◆ Work item ◆
For every line in the listing below that contains the word "seeded", add one to the tally. State the final number and nothing else.

◆ Records for the task ◆
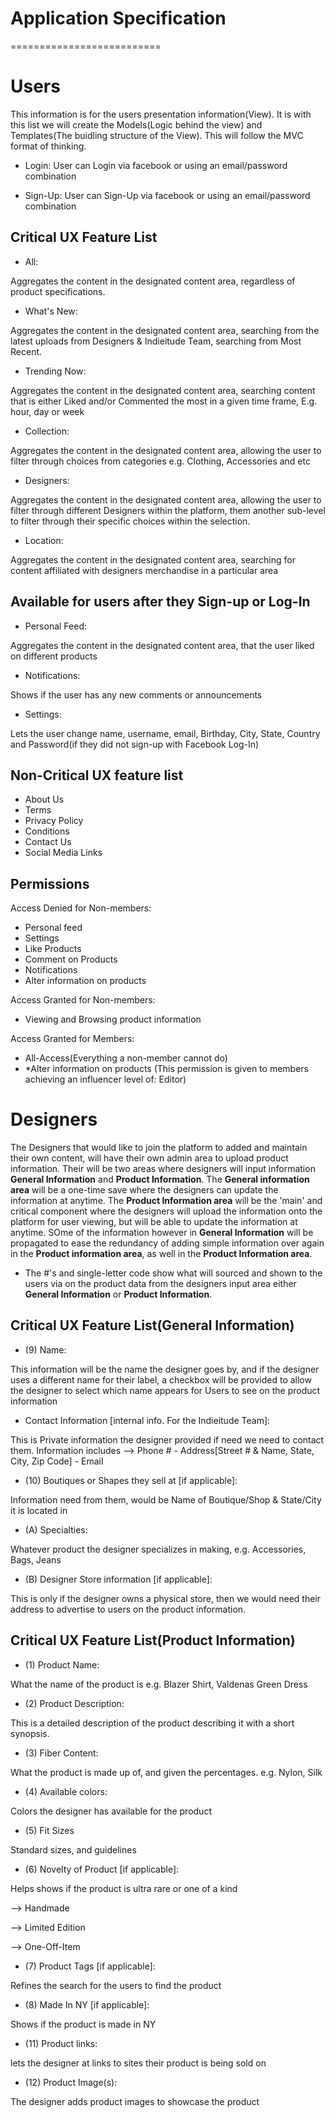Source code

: Application Specification 
==========================
==========================

Users
======
This information is for the users presentation information(View). It is with this list we will create the Models(Logic behind the view) and Templates(The buidling structure of the View). This will follow the MVC format of thinking.

- Login:
User can Login via facebook or using an email/password combination 

- Sign-Up:
User can Sign-Up via facebook or using an email/password combination 

Critical UX Feature List
------------------------
- All:

Aggregates the content in the designated content area, regardless of product specifications.

- What's New:

Aggregates the content in the designated content area, searching from the latest uploads from Designers & Indieitude Team, searching from Most Recent.

- Trending Now:

Aggregates the content in the designated content area, searching content that is either Liked and/or Commented the most in a given time frame, E.g. hour, day or week

- Collection:

Aggregates the content in the designated content area, allowing the user to filter through choices from categories e.g. Clothing, Accessories and etc

- Designers:

Aggregates the content in the designated content area, allowing the user to filter through different Designers within the platform, them another sub-level to filter through their specific choices within the selection.

- Location:

Aggregates the content in the designated content area, searching for content affiliated with designers merchandise in a particular area


Available for users after they Sign-up or Log-In
------------------------------------------------
- Personal Feed:

Aggregates the content in the designated content area, that the user liked on different products 

- Notifications:

Shows if the user has any new comments or announcements 

- Settings:

Lets the user change name, username, email, Birthday, City, State, Country and Password(if they did not sign-up with Facebook Log-In)


Non-Critical UX feature list
----------------------------
- About Us
- Terms
- Privacy Policy 
- Conditions
- Contact Us
- Social Media Links


Permissions 
------------
Access Denied for Non-members:
- Personal feed
- Settings
- Like Products
- Comment on Products
- Notifications 
- Alter information on products

Access Granted for Non-members:
- Viewing and Browsing product information

Access Granted for Members:
- All-Access(Everything a non-member cannot do)
- *Alter information on products (This permission is given to members achieving an influencer level of: Editor)


Designers
===================================
The Designers that would like to join the platform to added and maintain their own content, will have their own admin area to upload product information. Their will be two areas where designers will input information **General Information** and **Product Information**. The **General information area** will be a one-time save where the designers can update the information at anytime. The **Product Information area** will be the 'main' and critical component where the designers will upload the information onto the platform for user viewing, but will be able to update the information at anytime. SOme of the information however in **General Information** will be propagated to ease the redundancy of adding simple information over again in the **Product information area**, as well in the **Product Information area**.

- The #'s and single-letter code show what will sourced and shown to the users via on the product data from the designers input area either **General Information** or **Product Information**.

Critical UX Feature List(General Information)
----------------------------------------
- (9) Name:

This information will be the name the designer goes by, and if the designer uses a different name for their label, a checkbox will be provided to allow the designer to
select which name appears for Users to see on the product information

- Contact Information [internal info. For the Indieitude Team]: 

This is Private information the designer provided if need we need to contact them. Information includes --> Phone # - Address[Street # & Name, State, City, Zip Code] - Email

- (10) Boutiques or Shapes they sell at [if applicable]:

Information need from them, would be Name of Boutique/Shop & State/City it is located in

- (A) Specialties: 

Whatever product the designer specializes in making, e.g. Accessories, Bags, Jeans

- (B) Designer Store information [if applicable]:

This is only if the designer owns a physical store, then we would need their address to advertise to users on the product information.


Critical UX Feature List(Product Information)
----------------------------------------
- (1) Product Name:

What the name of the product is e.g. Blazer Shirt, Valdenas Green Dress

- (2) Product Description:

This is a detailed description of the product describing it with a short synopsis.

- (3) Fiber Content:

What the product is made up of, and given the percentages. e.g. Nylon, Silk

- (4) Available colors:

Colors the designer has available for the product

- (5) Fit Sizes

Standard sizes, and guidelines

- (6) Novelty of Product [if applicable]:

Helps shows if the product is ultra rare or one of a kind

--> Handmade

--> Limited Edition

--> One-Off-Item

- (7) Product Tags [if applicable]:

Refines the search for the users to find the product

- (8) Made In NY [if applicable]:

Shows if the product is made in NY

- (11) Product links:

lets the designer at links to sites their product is being sold on

- (12) Product Image(s):

The designer adds product images to showcase the product
















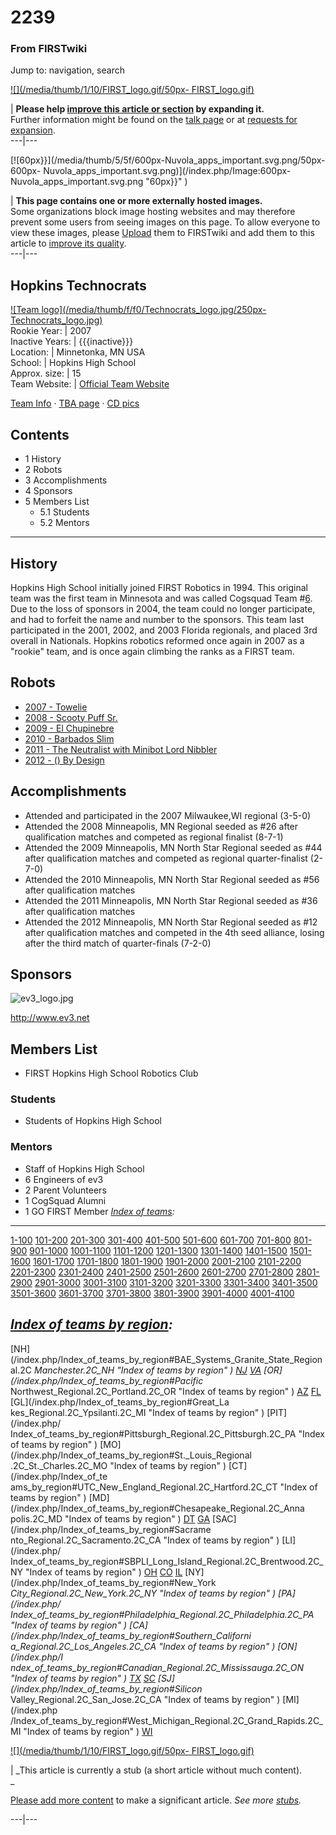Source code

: 

# 2239

### From FIRSTwiki

Jump to: navigation, search

[![](/media/thumb/1/10/FIRST_logo.gif/50px-
FIRST_logo.gif)](/index.php/Image:FIRST_logo.gif "" )

| **Please help [improve this article or
section](http://firstwiki.net/index.php?title=2239&action=edit
"http://firstwiki.net/index.php?title=2239&action=edit" ) by expanding it.**  
Further information might be found on the [talk
page](/index.php?title=Talk:2239&action=edit "Talk:2239" ) or at [requests for
expansion](/index.php/FIRSTwiki:Requests_for_expansion "FIRSTwiki:Requests for
expansion" ).  
---|---  
  
  

[![60px}}](/media/thumb/5/5f/600px-Nuvola_apps_important.svg.png/50px-600px-
Nuvola_apps_important.svg.png)](/index.php/Image:600px-
Nuvola_apps_important.svg.png "60px}}" )

| **This page contains one or more externally hosted images.**  
Some organizations block image hosting websites and may therefore prevent some
users from seeing images on this page. To allow everyone to view these images,
please [Upload](http://www.wikipedia.org/wiki/Uploading_images
"wikipedia:Uploading_images" ) them to FIRSTwiki and add them to this article
to [improve its quality](/index.php/FIRSTwiki:Style_guide "FIRSTwiki:Style
guide" ).  
---|---  
  
  

Hopkins Technocrats  
---  
[![Team logo](/media/thumb/f/f0/Technocrats_logo.jpg/250px-
Technocrats_logo.jpg)](/index.php/Image:Technocrats_logo.jpg "Team logo" )  
Rookie Year: | 2007  
Inactive Years: | {{{inactive}}}  
Location: | Minnetonka, MN USA  
School: | Hopkins High School  
Approx. size: | 15  
Team Website: | [Official Team Website](http://www.hopkinsrobotics.com
"http://www.hopkinsrobotics.com" )  
  
[Team Info](http://frclinks.appspot.com/t/2239
"http://frclinks.appspot.com/t/2239" ) · [TBA
page](http://www.thebluealliance.com/team/2239
"http://www.thebluealliance.com/team/2239" ) · [CD
pics](http://www.chiefdelphi.com/media/photos/tags/frc2239
"http://www.chiefdelphi.com/media/photos/tags/frc2239" )  
  
## Contents

  * 1 History
  * 2 Robots
  * 3 Accomplishments
  * 4 Sponsors
  * 5 Members List
    * 5.1 Students
    * 5.2 Mentors  
---  
  

## History

Hopkins High School initially joined FIRST Robotics in 1994. This original
team was the first team in Minnesota and was called Cogsquad Team
#[6](/index.php/6 "6" ). Due to the loss of sponsors in 2004, the team could
no longer participate, and had to forfeit the name and number to the sponsors.
This team last participated in the 2001, 2002, and 2003 Florida regionals, and
placed 3rd overall in Nationals. Hopkins robotics reformed once again in 2007
as a "rookie" team, and is once again climbing the ranks as a FIRST team.


## Robots

  * [2007 - Towelie](/index.php/Towelie_the_Towel%282239%29 "Towelie the Towel\(2239\)" )
  * [2008 - Scooty Puff Sr.](/index.php/Scooty_Puff_Sr._The_Doom-Bringer_%282239%29 "Scooty Puff Sr. The Doom-Bringer \(2239\)" )
  * [2009 - El Chupinebre](/index.php?title=El_Chupanibre_%282239%29&action=edit "El Chupanibre \(2239\)" )
  * [2010 - Barbados Slim](/index.php?title=Barbados_Slim_%282239%29&action=edit "Barbados Slim \(2239\)" )
  * [2011 - The Neutralist with Minibot Lord Nibbler](/index.php?title=The_Neutralist_and_Lord_Nibbler_%282239%29&action=edit "The Neutralist and Lord Nibbler \(2239\)" )
  * [2012 - () By Design](/index.php?title=%28%29_By_Design_%282239%29&action=edit "\(\) By Design \(2239\)" )


## Accomplishments

  * Attended and participated in the 2007 Milwaukee,WI regional (3-5-0) 
  * Attended the 2008 Minneapolis, MN Regional seeded as #26 after qualification matches and competed as regional finalist (8-7-1) 
  * Attended the 2009 Minneapolis, MN North Star Regional seeded as #44 after qualification matches and competed as regional quarter-finalist (2-7-0) 
  * Attended the 2010 Minneapolis, MN North Star Regional seeded as #56 after qualification matches 
  * Attended the 2011 Minneapolis, MN North Star Regional seeded as #36 after qualification matches 
  * Attended the 2012 Minneapolis, MN North Star Regional seeded as #12 after qualification matches and competed in the 4th seed alliance, losing after the third match of quarter-finals (7-2-0) 


## Sponsors

![ev3_logo.jpg](http://www.ev3.de/ev3_logo.jpg)

<http://www.ev3.net>


## Members List

  * FIRST Hopkins High School Robotics Club 


### Students

  * Students of Hopkins High School 


###  Mentors

  * Staff of Hopkins High School 
  * 6 Engineers of ev3 
  * 2 Parent Volunteers 
  * 1 CogSquad Alumni 
  * 1 GO FIRST Member 
_[Index of teams](/index.php/Index_of_teams "Index of teams" ):_  
---  
  
[1-100](/index.php/Index_of_teams#1-100 "Index of teams" )
[101-200](/index.php/Index_of_teams#101-200 "Index of teams" )
[201-300](/index.php/Index_of_teams#201-300 "Index of teams" )
[301-400](/index.php/Index_of_teams#301-400 "Index of teams" )
[401-500](/index.php/Index_of_teams#401-500 "Index of teams" )
[501-600](/index.php/Index_of_teams#501-600 "Index of teams" )
[601-700](/index.php/Index_of_teams#601-700 "Index of teams" )
[701-800](/index.php/Index_of_teams#701-800 "Index of teams" )
[801-900](/index.php/Index_of_teams#801-900 "Index of teams" )
[901-1000](/index.php/Index_of_teams#901-1000 "Index of teams" )
[1001-1100](/index.php/Index_of_teams#1001-1100 "Index of teams" )
[1101-1200](/index.php/Index_of_teams#1101-1200 "Index of teams" )
[1201-1300](/index.php/Index_of_teams#1201-1300 "Index of teams" )
[1301-1400](/index.php/Index_of_teams#1301-1400 "Index of teams" )
[1401-1500](/index.php/Index_of_teams#1401-1500 "Index of teams" )
[1501-1600](/index.php/Index_of_teams#1501-1600 "Index of teams" )
[1601-1700](/index.php/Index_of_teams#1601-1700 "Index of teams" )
[1701-1800](/index.php/Index_of_teams#1701-1800 "Index of teams" )
[1801-1900](/index.php/Index_of_teams#1801-1900 "Index of teams" )
[1901-2000](/index.php/Index_of_teams#1901-2000 "Index of teams" )
[2001-2100](/index.php/Index_of_teams#2001-2100 "Index of teams" )
[2101-2200](/index.php/Index_of_teams#2101-2200 "Index of teams" )
[2201-2300](/index.php/Index_of_teams#2201-2300 "Index of teams" )
[2301-2400](/index.php/Index_of_teams#2301-2400 "Index of teams" )
[2401-2500](/index.php/Index_of_teams#2401-2500 "Index of teams" )
[2501-2600](/index.php/Index_of_teams#2501-2600 "Index of teams" )
[2601-2700](/index.php/Index_of_teams#2601-2700 "Index of teams" )
[2701-2800](/index.php/Index_of_teams#2701-2800 "Index of teams" )
[2801-2900](/index.php/Index_of_teams#2801-2900 "Index of teams" )
[2901-3000](/index.php/Index_of_teams#2901-3000 "Index of teams" )
[3001-3100](/index.php/Index_of_teams#3001-3100 "Index of teams" )
[3101-3200](/index.php/Index_of_teams#3101-3200 "Index of teams" )
[3201-3300](/index.php/Index_of_teams#3201-3300 "Index of teams" )
[3301-3400](/index.php/Index_of_teams#3301-3400 "Index of teams" )
[3401-3500](/index.php/Index_of_teams#3401-3500 "Index of teams" )
[3501-3600](/index.php/Index_of_teams#3501-3600 "Index of teams" )
[3601-3700](/index.php/Index_of_teams#3601-3700 "Index of teams" )
[3701-3800](/index.php/Index_of_teams#3701-3800 "Index of teams" )
[3801-3900](/index.php/Index_of_teams#3801-3900 "Index of teams" )
[3901-4000](/index.php/Index_of_teams#3901-4000 "Index of teams" )
[4001-4100](/index.php/Index_of_teams#4001-4100 "Index of teams" )  
  
_[Index of teams by region](/index.php/Index_of_teams_by_region "Index of
teams by region" ):_  
---  
  
[NH](/index.php/Index_of_teams_by_region#BAE_Systems_Granite_State_Regional.2C
_Manchester.2C_NH "Index of teams by region" )
[NJ](/index.php/Index_of_teams_by_region#New_Jersey_Regional.2C_Trenton.2C_NJ
"Index of teams by region" )
[VA](/index.php/Index_of_teams_by_region#NASA.2FVCU_Regional.2C_Richmond.2C_VA
"Index of teams by region" ) [OR](/index.php/Index_of_teams_by_region#Pacific_
Northwest_Regional.2C_Portland.2C_OR "Index of teams by region" )
[AZ](/index.php/Index_of_teams_by_region#Arizona_Regional.2C_Phoenix.2C_AZ
"Index of teams by region" )
[FL](/index.php/Index_of_teams_by_region#Florida_Regional.2C_Orlando.2C_FL
"Index of teams by region" ) [GL](/index.php/Index_of_teams_by_region#Great_La
kes_Regional.2C_Ypsilanti.2C_MI "Index of teams by region" ) [PIT](/index.php/
Index_of_teams_by_region#Pittsburgh_Regional.2C_Pittsburgh.2C_PA "Index of
teams by region" ) [MO](/index.php/Index_of_teams_by_region#St._Louis_Regional
.2C_St._Charles.2C_MO "Index of teams by region" ) [CT](/index.php/Index_of_te
ams_by_region#UTC_New_England_Regional.2C_Hartford.2C_CT "Index of teams by
region" ) [MD](/index.php/Index_of_teams_by_region#Chesapeake_Regional.2C_Anna
polis.2C_MD "Index of teams by region" )
[DT](/index.php/Index_of_teams_by_region#Detroit_Regional.2C_Detroit.2C_MI
"Index of teams by region" )
[GA](/index.php/Index_of_teams_by_region#Peachtree_Regional.2C_Duluth.2C_GA
"Index of teams by region" ) [SAC](/index.php/Index_of_teams_by_region#Sacrame
nto_Regional.2C_Sacramento.2C_CA "Index of teams by region" ) [LI](/index.php/
Index_of_teams_by_region#SBPLI_Long_Island_Regional.2C_Brentwood.2C_NY "Index
of teams by region" )
[OH](/index.php/Index_of_teams_by_region#Buckeye_Regional.2C_Cleveland.2C_OH
"Index of teams by region" )
[CO](/index.php/Index_of_teams_by_region#Colorado_Regional.2C_Denver.2C_CO
"Index of teams by region" )
[IL](/index.php/Index_of_teams_by_region#Midwest_Regional.2C_Evanston.2C_IL
"Index of teams by region" ) [NY](/index.php/Index_of_teams_by_region#New_York
_City_Regional.2C_New_York.2C_NY "Index of teams by region" ) [PA](/index.php/
Index_of_teams_by_region#Philadelphia_Regional.2C_Philadelphia.2C_PA "Index of
teams by region" ) [CA](/index.php/Index_of_teams_by_region#Southern_Californi
a_Regional.2C_Los_Angeles.2C_CA "Index of teams by region" ) [ON](/index.php/I
ndex_of_teams_by_region#Canadian_Regional.2C_Mississauga.2C_ON "Index of teams
by region" )
[TX](/index.php/Index_of_teams_by_region#Lone_Star_Regional.2C_Houston.2C_TX
"Index of teams by region" )
[SC](/index.php/Index_of_teams_by_region#Palmetto_Regional.2C_Columbia.2C_SC
"Index of teams by region" ) [SJ](/index.php/Index_of_teams_by_region#Silicon_
Valley_Regional.2C_San_Jose.2C_CA "Index of teams by region" ) [MI](/index.php
/Index_of_teams_by_region#West_Michigan_Regional.2C_Grand_Rapids.2C_MI "Index
of teams by region" )
[WI](/index.php/Index_of_teams_by_region#Wisconsin_Regional.2C_Milwaukee.2C_WI
"Index of teams by region" )  
  
  

[![](/media/thumb/1/10/FIRST_logo.gif/50px-
FIRST_logo.gif)](/index.php/Image:FIRST_logo.gif "" )

|  _This article is currently a stub (a short article without much content).  
_

[Please add more
content](http://firstwiki.net/index.php?title=2239&action=edit
"http://firstwiki.net/index.php?title=2239&action=edit" ) to make a
significant article. _See more [stubs](/index.php/Special:Shortpages
"Special:Shortpages" )._  
  
---|---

◆ Response area ◆
5